O visual de Peter Pan corresponde ao de um francobelga, mas afasta-se das perspectivas estáticas que encontramos nalgumas obras. As personagens apresentam expressões faciais mais carregadas, uma caricatura ligeira que se torna bem sucedida a transmitir sentimentos. Neste primeiro volume as expressões são quase todas de infelicidade, tristeza e dor, mostrando-nos a realidade de Peter numa cidade escura, fria e suja.

Já no segundo volume, que decorre na Terra do Nunca, o ambiente acompanha a narrativa, mostrando-se mais leve e colorido. Os cenários oscilam entre a praia onde se encontra o barco pirata e os campos verdes da ilha, onde Peter irá ter grandes aventuras.

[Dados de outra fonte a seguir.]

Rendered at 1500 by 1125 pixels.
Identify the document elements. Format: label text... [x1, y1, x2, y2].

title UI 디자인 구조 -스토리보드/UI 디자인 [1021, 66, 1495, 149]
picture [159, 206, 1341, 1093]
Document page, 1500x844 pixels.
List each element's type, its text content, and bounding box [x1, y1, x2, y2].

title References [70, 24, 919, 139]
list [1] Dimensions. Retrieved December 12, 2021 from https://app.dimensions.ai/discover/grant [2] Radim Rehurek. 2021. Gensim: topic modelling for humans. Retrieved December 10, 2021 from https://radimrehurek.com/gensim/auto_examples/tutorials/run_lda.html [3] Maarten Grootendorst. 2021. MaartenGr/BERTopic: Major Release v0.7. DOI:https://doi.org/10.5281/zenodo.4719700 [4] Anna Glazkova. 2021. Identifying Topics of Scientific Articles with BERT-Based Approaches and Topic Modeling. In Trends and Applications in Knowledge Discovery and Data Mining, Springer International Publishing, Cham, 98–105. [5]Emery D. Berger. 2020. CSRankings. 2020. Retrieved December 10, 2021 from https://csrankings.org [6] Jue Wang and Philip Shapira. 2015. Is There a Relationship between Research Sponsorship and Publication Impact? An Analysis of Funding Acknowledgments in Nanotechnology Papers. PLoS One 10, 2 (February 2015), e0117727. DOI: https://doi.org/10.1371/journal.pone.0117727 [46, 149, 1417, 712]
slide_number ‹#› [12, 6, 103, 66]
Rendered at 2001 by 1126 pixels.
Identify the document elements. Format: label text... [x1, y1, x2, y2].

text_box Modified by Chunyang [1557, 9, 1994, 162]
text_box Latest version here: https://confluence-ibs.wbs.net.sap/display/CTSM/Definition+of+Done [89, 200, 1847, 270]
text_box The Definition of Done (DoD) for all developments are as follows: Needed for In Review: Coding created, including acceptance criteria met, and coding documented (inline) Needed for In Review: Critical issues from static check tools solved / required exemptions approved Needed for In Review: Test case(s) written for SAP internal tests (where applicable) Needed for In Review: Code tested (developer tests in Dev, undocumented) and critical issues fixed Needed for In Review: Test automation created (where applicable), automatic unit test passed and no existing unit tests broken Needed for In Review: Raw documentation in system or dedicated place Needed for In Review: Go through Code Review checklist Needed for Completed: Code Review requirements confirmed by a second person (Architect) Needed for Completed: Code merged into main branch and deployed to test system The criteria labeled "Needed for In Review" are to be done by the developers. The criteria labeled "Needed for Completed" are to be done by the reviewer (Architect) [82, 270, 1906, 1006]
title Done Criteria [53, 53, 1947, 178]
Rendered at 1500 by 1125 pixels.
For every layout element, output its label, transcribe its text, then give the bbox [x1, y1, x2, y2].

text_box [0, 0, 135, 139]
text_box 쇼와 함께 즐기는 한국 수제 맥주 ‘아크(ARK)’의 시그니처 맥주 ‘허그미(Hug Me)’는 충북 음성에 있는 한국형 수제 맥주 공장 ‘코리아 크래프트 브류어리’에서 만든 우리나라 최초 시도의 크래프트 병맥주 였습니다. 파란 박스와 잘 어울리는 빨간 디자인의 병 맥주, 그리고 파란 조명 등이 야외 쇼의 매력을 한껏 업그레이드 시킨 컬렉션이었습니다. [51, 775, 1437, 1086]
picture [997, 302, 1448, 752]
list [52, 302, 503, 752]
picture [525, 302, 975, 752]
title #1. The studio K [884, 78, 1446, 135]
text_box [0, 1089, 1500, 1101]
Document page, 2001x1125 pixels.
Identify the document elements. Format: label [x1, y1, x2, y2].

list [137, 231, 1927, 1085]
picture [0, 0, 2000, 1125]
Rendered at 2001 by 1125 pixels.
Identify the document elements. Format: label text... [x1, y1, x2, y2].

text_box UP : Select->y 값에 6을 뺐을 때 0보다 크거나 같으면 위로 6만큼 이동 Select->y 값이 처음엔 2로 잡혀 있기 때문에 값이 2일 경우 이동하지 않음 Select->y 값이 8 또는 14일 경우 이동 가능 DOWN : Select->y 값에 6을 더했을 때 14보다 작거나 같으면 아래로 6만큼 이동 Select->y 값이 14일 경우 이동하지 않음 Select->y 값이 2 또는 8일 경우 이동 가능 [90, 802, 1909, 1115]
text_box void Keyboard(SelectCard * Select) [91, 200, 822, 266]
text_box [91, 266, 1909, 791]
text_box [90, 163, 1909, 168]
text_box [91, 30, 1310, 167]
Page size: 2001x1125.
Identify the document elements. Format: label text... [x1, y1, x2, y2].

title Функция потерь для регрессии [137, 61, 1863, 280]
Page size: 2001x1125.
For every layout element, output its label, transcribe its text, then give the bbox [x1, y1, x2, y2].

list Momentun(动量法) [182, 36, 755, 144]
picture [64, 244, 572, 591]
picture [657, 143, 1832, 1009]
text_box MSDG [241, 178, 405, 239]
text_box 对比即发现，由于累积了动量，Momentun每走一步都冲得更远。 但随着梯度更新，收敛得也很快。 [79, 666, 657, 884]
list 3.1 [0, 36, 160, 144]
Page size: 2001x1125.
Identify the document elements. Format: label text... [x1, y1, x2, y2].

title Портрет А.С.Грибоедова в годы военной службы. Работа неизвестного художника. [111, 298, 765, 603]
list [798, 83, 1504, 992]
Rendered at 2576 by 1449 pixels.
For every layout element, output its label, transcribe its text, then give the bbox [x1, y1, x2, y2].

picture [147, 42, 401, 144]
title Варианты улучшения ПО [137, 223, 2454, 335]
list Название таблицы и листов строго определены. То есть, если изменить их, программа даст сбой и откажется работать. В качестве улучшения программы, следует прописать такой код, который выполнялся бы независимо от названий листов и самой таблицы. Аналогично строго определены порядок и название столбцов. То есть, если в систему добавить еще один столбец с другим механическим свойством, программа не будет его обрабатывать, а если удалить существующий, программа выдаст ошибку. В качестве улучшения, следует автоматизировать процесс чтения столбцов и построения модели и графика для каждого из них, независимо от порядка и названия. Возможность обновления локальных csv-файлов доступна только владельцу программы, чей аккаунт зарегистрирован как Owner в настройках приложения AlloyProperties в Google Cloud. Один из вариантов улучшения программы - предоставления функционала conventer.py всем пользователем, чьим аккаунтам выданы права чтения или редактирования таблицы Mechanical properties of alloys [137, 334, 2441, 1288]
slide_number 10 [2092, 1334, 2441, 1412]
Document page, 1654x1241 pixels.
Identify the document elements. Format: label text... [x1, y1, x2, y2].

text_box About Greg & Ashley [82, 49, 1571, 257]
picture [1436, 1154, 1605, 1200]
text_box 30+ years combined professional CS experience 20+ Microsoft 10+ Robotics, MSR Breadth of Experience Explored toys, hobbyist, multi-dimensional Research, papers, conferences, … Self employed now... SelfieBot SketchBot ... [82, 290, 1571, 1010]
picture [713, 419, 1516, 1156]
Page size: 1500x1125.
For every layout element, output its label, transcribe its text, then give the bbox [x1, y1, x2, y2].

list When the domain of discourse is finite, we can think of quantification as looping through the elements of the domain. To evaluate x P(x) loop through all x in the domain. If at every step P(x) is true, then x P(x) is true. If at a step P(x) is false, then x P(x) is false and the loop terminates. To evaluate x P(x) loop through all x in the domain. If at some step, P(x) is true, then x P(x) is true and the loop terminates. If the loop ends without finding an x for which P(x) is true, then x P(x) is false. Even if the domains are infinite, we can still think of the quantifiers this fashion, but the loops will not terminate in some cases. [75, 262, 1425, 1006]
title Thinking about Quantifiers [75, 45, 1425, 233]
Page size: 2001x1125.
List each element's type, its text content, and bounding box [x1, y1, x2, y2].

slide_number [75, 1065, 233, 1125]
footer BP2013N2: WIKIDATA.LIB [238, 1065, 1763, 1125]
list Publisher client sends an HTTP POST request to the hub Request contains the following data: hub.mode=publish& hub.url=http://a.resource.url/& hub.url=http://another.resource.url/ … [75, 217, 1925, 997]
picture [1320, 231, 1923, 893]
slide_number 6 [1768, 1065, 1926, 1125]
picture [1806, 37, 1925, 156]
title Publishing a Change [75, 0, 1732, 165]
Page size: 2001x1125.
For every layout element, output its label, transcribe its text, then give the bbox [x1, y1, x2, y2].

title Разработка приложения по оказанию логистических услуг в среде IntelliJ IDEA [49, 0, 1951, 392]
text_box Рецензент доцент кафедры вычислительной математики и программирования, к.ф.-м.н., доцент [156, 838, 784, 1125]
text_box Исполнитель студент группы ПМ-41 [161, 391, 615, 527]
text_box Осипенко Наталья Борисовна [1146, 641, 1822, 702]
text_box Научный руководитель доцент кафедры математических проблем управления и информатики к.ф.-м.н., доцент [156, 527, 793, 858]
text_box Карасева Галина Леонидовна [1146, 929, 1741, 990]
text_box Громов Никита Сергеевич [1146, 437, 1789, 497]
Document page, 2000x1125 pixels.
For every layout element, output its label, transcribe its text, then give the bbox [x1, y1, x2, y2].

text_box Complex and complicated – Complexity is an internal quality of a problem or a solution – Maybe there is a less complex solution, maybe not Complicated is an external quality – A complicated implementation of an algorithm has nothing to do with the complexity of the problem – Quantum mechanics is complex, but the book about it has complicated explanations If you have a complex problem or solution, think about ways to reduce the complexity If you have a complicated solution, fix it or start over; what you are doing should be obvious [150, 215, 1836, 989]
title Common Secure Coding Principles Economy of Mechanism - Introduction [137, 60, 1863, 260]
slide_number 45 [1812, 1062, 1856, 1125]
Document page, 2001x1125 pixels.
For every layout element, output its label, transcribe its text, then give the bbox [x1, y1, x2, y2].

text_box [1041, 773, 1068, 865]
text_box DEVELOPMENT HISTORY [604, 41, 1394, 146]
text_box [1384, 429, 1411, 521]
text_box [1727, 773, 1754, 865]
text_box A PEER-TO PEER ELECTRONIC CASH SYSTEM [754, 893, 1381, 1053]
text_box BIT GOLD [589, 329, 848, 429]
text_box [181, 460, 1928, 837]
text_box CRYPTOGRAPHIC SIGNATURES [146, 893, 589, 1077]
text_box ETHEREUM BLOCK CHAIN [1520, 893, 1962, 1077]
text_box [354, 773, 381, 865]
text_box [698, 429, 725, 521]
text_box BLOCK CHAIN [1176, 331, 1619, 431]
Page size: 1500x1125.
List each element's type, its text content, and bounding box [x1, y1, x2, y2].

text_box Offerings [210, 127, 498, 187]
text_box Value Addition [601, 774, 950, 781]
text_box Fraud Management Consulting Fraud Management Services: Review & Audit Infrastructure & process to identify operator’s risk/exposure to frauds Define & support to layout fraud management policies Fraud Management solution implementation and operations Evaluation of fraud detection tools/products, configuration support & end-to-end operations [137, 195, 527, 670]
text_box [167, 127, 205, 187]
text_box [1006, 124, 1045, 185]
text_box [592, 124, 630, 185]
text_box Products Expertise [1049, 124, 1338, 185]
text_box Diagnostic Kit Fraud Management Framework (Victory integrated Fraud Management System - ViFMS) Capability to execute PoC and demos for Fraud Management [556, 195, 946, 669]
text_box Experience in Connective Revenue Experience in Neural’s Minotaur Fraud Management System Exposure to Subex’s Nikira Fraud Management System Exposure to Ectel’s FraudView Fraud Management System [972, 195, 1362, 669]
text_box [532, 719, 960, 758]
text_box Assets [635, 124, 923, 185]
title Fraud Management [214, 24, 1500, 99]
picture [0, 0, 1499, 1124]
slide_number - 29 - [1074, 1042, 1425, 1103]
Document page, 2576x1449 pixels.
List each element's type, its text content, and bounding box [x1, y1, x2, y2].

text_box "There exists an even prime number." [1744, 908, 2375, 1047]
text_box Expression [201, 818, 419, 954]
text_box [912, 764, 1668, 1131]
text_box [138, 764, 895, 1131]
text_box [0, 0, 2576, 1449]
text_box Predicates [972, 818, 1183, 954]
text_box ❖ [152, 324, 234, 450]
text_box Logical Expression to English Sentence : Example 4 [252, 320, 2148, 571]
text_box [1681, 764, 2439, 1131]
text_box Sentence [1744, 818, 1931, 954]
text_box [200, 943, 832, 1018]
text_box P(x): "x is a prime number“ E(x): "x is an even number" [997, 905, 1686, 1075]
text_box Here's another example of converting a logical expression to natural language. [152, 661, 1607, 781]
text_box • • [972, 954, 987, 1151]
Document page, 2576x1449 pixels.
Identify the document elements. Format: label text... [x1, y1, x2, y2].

Apesar dos piratas e dos perigos, parte da tensão desvanece-se e tal nota-se na postura e nas expressões de Peter.

Conclusão

Esta versão, adulta, de Peter Pan revela-se uma leitura extraordinária, não só pelo enquadramento da história numa cidade de Londres sombria e decadente, mas sobretudo, pela forma como usa o fenómeno psicológico de ultrapassar um trauma infantil para tecer a história fantástica do rapaz que nunca cresce.